Text
Zara Pfeifer
Good Street! & Du, meine konkrete Utopie
Text by Maxie Fischer
In Good Street! zeigt Zara Pfeifer eine Parallelwelt, die vom Straßenverkehr und globalen Warenströmen geprägt ist. Für die Serie begleitet sie seit 2018 LKW Fahrer auf ihren Routen durch ganz Europa und gibt Einblicke in ein Berufsfeld, das von Gegensätzen bestimmt scheint: die Geschwindigkeit des Lasters, die Weite der Autobahn, aber ein Leben und Arbeiten auf engsten Raum; der Effizienzdruck der Transport- und Logistikbranche und das langsame Verstreichen der Zeit auf einer tagelangen Fahrt; ein Job in ständiger Bewegung, der es erfordert ausdauernd und konzentriert am Steuer zu sitzen. Mit ihren Fotografien beschreibt Zara Pfeifer die alltäglichen Routinen, die körperliche Selbstdisziplin und das Bedürfnis nach Rückzug und Komfort. Im Verborgenen hingegen bleibt die Fracht, die hinter ihren Bildkompositionen verschwindet. Die Ladefläche, mal in Kolonne als opake Kuben oder als Leinwand horizontal das Bild durchdringend, wirkt gleichermaßen abstrakt wie die Mechanismen des weltweiten Kapital- und Warenverkehrs.
Für Du, meine konkrete Utopie recherchiert Zara Pfeifer zwischen 2013 und 2017 in der Wohnsiedlung Alterlaa, eine der größten Satellitenstädte Österreichs. Diese entstand Mitte der 1970er Jahre nach den Entwürfen von Harry Glück am Stadtrand von Wien und offenbart in Gesprächen mit dort lebenden Personen eine besonders hohe Wohnzufriedenheit.

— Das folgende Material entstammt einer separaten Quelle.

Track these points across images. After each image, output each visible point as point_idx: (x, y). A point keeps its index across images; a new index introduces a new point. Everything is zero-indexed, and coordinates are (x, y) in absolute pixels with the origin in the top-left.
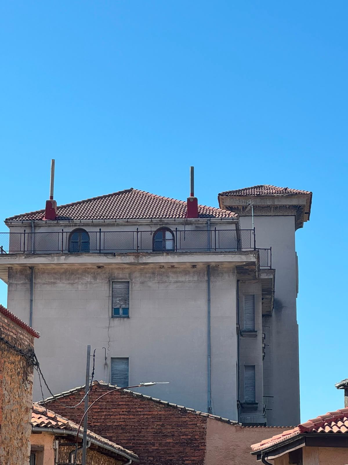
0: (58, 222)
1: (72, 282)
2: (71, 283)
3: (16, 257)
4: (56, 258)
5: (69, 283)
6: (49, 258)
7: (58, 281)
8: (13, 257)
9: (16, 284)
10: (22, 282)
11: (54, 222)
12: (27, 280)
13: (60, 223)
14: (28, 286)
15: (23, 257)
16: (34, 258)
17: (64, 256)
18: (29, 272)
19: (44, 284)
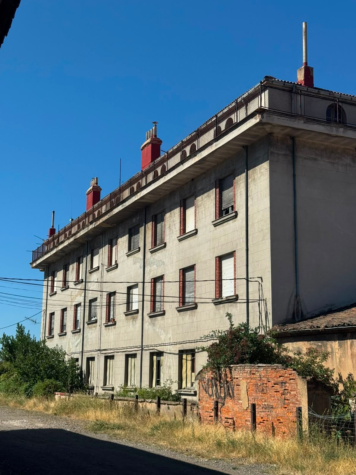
0: (319, 92)
1: (333, 161)
2: (332, 163)
3: (294, 120)
4: (334, 128)
5: (330, 162)
6: (327, 128)
7: (319, 158)
8: (292, 119)
9: (278, 154)
10: (283, 153)
11: (315, 91)
12: (288, 152)
13: (321, 93)
14: (290, 158)
15: (302, 122)
16: (313, 124)
17: (343, 129)
18: (290, 142)
19: (305, 158)
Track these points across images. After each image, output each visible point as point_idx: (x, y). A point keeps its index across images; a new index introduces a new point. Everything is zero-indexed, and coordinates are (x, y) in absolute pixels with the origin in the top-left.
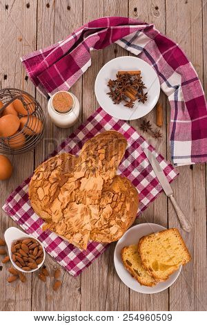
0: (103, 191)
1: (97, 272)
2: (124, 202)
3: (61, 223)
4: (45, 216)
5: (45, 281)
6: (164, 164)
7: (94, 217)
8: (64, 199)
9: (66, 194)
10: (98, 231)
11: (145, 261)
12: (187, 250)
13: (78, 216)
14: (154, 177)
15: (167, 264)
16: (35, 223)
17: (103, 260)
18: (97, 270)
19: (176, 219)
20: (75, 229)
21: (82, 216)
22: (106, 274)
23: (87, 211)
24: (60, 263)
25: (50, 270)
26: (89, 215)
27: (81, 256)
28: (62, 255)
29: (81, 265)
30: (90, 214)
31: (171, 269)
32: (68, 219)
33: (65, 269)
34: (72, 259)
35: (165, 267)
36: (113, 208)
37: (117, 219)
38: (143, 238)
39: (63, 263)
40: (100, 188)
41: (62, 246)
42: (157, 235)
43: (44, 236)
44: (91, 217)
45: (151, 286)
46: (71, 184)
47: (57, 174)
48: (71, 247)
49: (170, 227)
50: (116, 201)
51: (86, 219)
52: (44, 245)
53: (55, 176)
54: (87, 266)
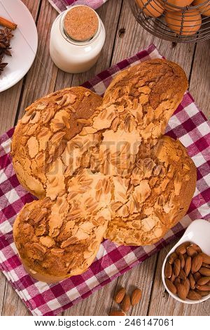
0: (140, 156)
2: (172, 179)
3: (61, 202)
7: (118, 198)
8: (71, 161)
9: (77, 153)
13: (92, 192)
20: (84, 214)
21: (99, 193)
23: (107, 186)
26: (110, 194)
30: (112, 192)
36: (153, 188)
44: (113, 198)
46: (87, 137)
47: (63, 118)
50: (159, 177)
51: (105, 200)
53: (61, 121)
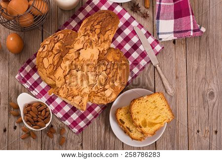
1: (96, 129)
4: (50, 82)
5: (52, 137)
6: (151, 40)
10: (95, 94)
11: (135, 119)
12: (170, 110)
14: (143, 50)
15: (154, 122)
16: (43, 90)
17: (101, 119)
18: (96, 128)
19: (162, 85)
22: (103, 132)
24: (65, 122)
25: (56, 129)
27: (82, 117)
28: (67, 116)
29: (82, 124)
31: (157, 127)
32: (69, 84)
33: (69, 127)
34: (75, 119)
35: (152, 124)
37: (111, 83)
38: (134, 100)
39: (67, 122)
40: (96, 57)
41: (67, 109)
42: (145, 98)
43: (51, 100)
45: (140, 140)
48: (74, 109)
49: (156, 91)
52: (51, 107)
54: (87, 125)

Zara Pfeifer widmet sich nicht nur der äußeren Erscheinung der Terrassenblöcke mit ihren 3.200 Wohneinheiten, ihr Fokus liegt auf den Clubräumen, die ein Leben in Gemeinschaft ermöglichen sollen. Sie untersucht, inwiefern Architektur die Interaktion und Verbundenheit zwischen Menschen fördert und welche Wechselwirkungen notwendig sind, um neben den Freiluftpools auf dem Dach auch vermeintlich unattraktive und fensterlose Kellerräume mit nunmehr 32 Vereinen zu bespielen. Ihre Bilder zeigen eine ganz eigene Schönheit, die das soziale Miteinander und die vielfältigen Interessen der Bewohnerschaft ebenso widerspiegeln wie die Ideen der Moderne von Wohnkomfort, erschwinglichem Luxus in Beton mit frischer Luft, Wasser und Grün für alle.
Thematischer Ausgangspunkt für die Arbeiten von Zara Pfeifer ist das Verhältnis von Mensch und Raum. Ob Wohnkomplexe, Baustellen, Speditionsverkehr, ihr Interesse gilt baulichen und infrastrukturellen Gefügen im Großmaßstab sowie den kleinteiligen, oft unbemerkten und von Menschen ausgeführten Prozessen in diesen Großformen. In ihren Langzeitprojekten geht sie der Frage nach, inwiefern Architektur soziales Handeln in einer individuellen und gesellschaftlichen Dimension beeinflusst. Dafür fügt sich Zara Pfeifer in die Welt ein, die sie dokumentiert, nicht nur als stille Beobachterin, sondern als aktiv Beteiligte. Es ist ihr Anliegen, die räumlich-sozialen Strukturen von Innen heraus zu verstehen, Personen über längere Zeiträume zu begleiten, Veränderungen wahrzunehmen und nicht zuletzt die eigene Position als Fotografin durch ihre teilnehmende Präsenz zu relativieren. Ihre Arbeit umfasst neben der Fotografie auch Interviews sowie Video- und Tonaufnahmen. Sie hält Vorträge und initiiert Gesprächsrunden, in denen die abgebildeten Personen selbst zu Wort oder miteinander in Kontakt kommen. Auf diese Weise eröffnet Zara Pfeifer einen Diskursraum, in dem die Themen ihrer Fotografien auch über das Bildliche hinaus Resonanz finden.